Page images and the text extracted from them
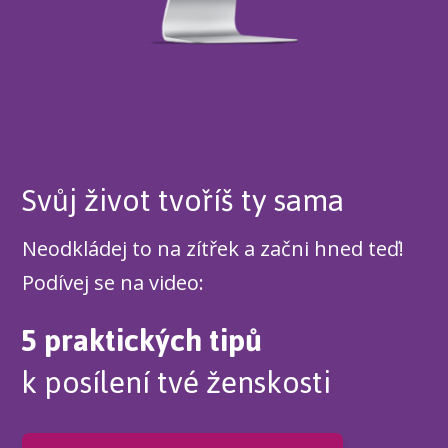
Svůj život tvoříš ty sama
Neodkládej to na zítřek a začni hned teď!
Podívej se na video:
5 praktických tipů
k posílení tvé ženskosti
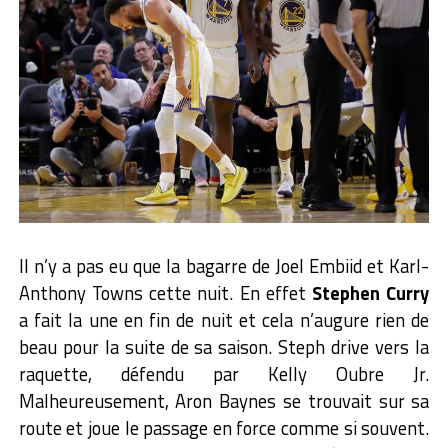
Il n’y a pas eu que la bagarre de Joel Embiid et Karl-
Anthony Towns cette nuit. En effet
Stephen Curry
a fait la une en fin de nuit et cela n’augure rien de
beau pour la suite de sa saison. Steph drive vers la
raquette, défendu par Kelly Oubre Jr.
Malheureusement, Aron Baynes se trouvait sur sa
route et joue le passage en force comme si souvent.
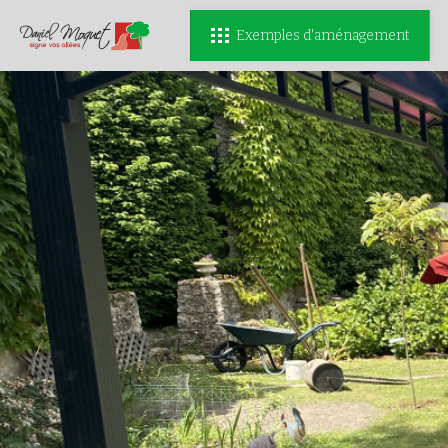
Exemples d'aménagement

* * *

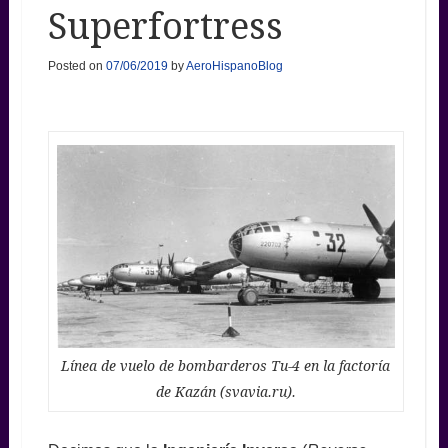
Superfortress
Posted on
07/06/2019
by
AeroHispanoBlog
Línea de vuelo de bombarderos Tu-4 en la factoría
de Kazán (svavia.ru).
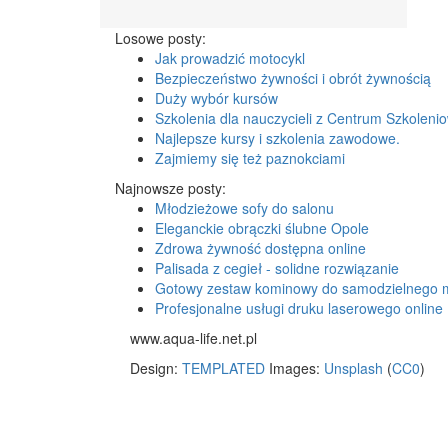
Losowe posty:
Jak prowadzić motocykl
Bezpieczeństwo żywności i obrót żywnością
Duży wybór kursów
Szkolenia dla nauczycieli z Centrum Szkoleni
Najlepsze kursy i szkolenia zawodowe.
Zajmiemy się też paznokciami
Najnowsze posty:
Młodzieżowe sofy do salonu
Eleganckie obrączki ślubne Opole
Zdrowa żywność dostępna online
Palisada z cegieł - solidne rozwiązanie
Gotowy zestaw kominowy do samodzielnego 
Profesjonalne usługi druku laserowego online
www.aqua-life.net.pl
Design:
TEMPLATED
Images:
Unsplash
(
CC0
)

# What is required:
Format the lines of the listing between the line holding "Superfortress" and the line holding "de Kazán (svavia.ru).", inclusive, as a Markdown table with the columns No. and Line, putting each line in its own row and leaving out blank lines.

# Task solution:
| No. | Line |
|---|---|
| 1 | Superfortress |
| 2 | Posted on |
| 3 | 07/06/2019 |
| 4 | by |
| 5 | AeroHispanoBlog |
| 6 | Línea de vuelo de bombarderos Tu-4 en la factoría |
| 7 | de Kazán (svavia.ru). |